Précisément, parmi les innovations institutionnelles aujourd’hui nécessaires, figurerait l’obligation pour les entreprises de se fixer d’autres objectifs, qualitatifs, sociaux, écologiques, que la seule maximisation du profit. Le profit n’est évidemment pas un mal en soi, mais ce ne peut plus être un objectif prioritaire, cela doit devenir un moyen au service de finalités qualitatives. Il est d’ailleurs assez fascinant de constater que beaucoup des entreprises « libérées » qui ont renoncé à viser le profit maximum sont au bout du compte plus profitables que leurs concurrentes : si elles sont capables de trouver leur véritable raison d’être – une qualité de production, de relations, un apport unique au monde – , elles connaissent souvent une croissance remarquable et soutenable. Les manageurs devraient apprendre à lâcher prise…
Plus généralement, quelles solutions préconises-tu pour remédier à la situation que tu déplores ?
Je ne peux que vous renvoyer au dernier chapitre de mon livre, où j’essaie de dessiner ce que j’appelle une « politique du travail vivant », qui se fonde sur les expérimentations déjà en cours dans la société, pour viser leur généralisation à terme et leur renforcement institutionnel.
Cela suppose de repenser le financement des entreprises, leurs modes de gouvernance et de propriété, leurs objectifs, le fonctionnement du marché du travail, etc…
En conclusion, quel message voudrais-tu transmettre en priorité à nos lecteurs et lectrices ?

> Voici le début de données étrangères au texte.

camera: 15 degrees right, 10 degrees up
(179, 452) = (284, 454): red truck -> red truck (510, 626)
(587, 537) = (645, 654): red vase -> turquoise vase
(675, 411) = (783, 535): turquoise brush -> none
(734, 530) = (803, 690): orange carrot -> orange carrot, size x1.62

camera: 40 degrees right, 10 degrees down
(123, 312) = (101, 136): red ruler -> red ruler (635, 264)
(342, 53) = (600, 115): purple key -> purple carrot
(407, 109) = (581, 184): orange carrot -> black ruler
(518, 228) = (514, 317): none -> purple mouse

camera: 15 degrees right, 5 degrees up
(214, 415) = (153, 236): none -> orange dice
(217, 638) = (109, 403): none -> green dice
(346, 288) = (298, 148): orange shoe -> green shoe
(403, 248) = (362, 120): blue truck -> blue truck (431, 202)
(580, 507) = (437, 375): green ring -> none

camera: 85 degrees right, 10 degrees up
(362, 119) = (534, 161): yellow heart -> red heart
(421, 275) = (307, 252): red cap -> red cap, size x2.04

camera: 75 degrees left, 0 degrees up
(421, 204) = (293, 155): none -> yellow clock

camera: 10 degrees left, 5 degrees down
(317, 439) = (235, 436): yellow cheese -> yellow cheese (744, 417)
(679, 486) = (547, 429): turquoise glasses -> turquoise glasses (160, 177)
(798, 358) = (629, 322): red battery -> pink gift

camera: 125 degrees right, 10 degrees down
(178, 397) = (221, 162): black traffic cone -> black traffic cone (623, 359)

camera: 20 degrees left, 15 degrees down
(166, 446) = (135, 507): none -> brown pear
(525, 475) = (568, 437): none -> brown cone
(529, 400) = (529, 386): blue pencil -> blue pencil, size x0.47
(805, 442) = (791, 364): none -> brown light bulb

Puisque nous sommes entre économistes, je voudrais faire un peu de provocation à la réflexion avec le paradoxe suivant : Hayek a montré que la supériorité du marché sur la planification centralisée vient du fait que le marché permet aux acteurs économiques d’utiliser au mieux les informations dont eux seuls disposent localement, sur les risques, les opportunités et les coûts auxquels ils sont confrontés. Les acteurs de terrain n’ayant aucun intérêt à les révéler, bien au contraire, ces informations ne parviendront jamais au planificateur central. Mais comment justifier que la planification centralisée, discréditée comme mode de gouvernance de l’économie, persiste plus que jamais pour la gouvernance interne des entreprises ? De fait, les hauts dirigeants des multinationales élaborent des plans stratégiques à 5 ans et donnent des ordres détaillés à leurs subordonnés pour les réaliser, à peu près comme les bureaucrates du Gosplan soviétique et souvent avec le même manque de succès… N’est-il pas temps de faire pénétrer cette logique de l’efficacité informationnelle dans l’entreprise ? Et donc de décentraliser radicalement l’organisation du travail, tout en assurant sa cohérence par des mécanismes de coordination adéquats, ceux de la délibération démocratique ? Des modèles comme ceux de la sociocratie et de l’holacratie sont tout à fait passionnants de ce point de vue, et j’invite les lecteurs à s’y reporter.